The BBC ran a programme on taxation in is series The Moral Maze last week. How frustrating it was to listen to. The only coherent comments came from Richard Murphy, who did as well as anyone could given the absolute need not to even hint at LVT.

Had any of the speakers done so, or were known as an advocate of LVT, they would immediately be put on the list of people who could not be allowed to appear on the air. The BBC are well aware of people like Carol Wilcox and Dave Wetzel who could have demolished the Tea Party cant in a couple of sentences, so why they were not asked to appear?


Upsetting the tea party

The Tea Party argument has to be broken down by asking, first, what is government for? and second, where is the boundary between wealth that has been created by the actions of the community, primarily through the actions of the government, and the wealth that is the product of the individual’s labour?

The answer to the first question is that the government ensures secure occupation of land, by defence of the realm, the maintenance of civil order in the last resort, and the recognition of rights to land occupation through the granting and protection of land titles.
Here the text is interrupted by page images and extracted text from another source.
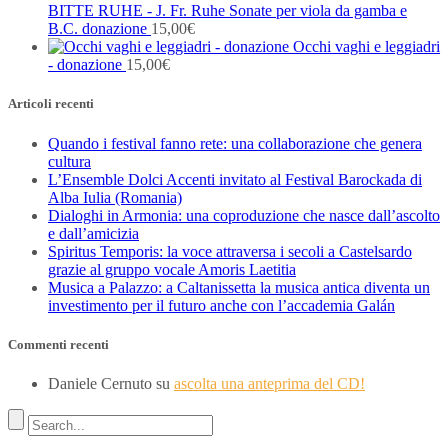
BITTE RUHE - J. Fr. Ruhe Sonate per viola da gamba e
B.C. donazione
15,00
€
Occhi vaghi e leggiadri
- donazione
15,00
€
Articoli recenti
Quando i festival fanno rete: una collaborazione che genera
cultura
L’Ensemble Dolci Accenti invitato al Festival Barockada di
Alba Iulia (Romania)
Dialoghi in Armonia: una coproduzione che nasce dall’ascolto
e dall’amicizia
Spiritus Temporis: la voce attraversa i secoli a Castelsardo
grazie al gruppo vocale Amoris Laetitia
Musica a Palazzo: a Caltanissetta la musica antica diventa un
investimento per il futuro anche con l’accademia Galán
Commenti recenti
Daniele Cernuto
su
ascolta una anteprima del CD!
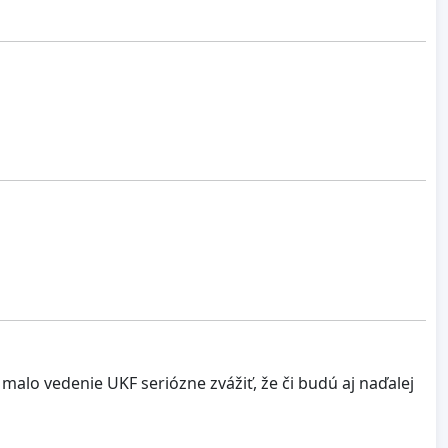
alo vedenie UKF seriózne zvážiť, že či budú aj naďalej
The second question leads to the issue of location value, a forbidden area in economics even though we all know all about it. The busker at Victoria will earn more than he will doing the same thing one stop away at Vauxhall. The difference is location value, usually referred to as rent. It arises because of the presence and activities of the community, in this case by creating the railway system. Once these two issues are brought into the discussion, the Tea Party case largely collapses.

What has to be conceded to the Tea Partygoers is that the PRESENT tax system has a large deadweight loss that shunts many people into an economic siding and then leaves the government with a massive welfare bill if they are not to live in abject poverty. The problem then boils down to the 1% who refuse to give up their privileges.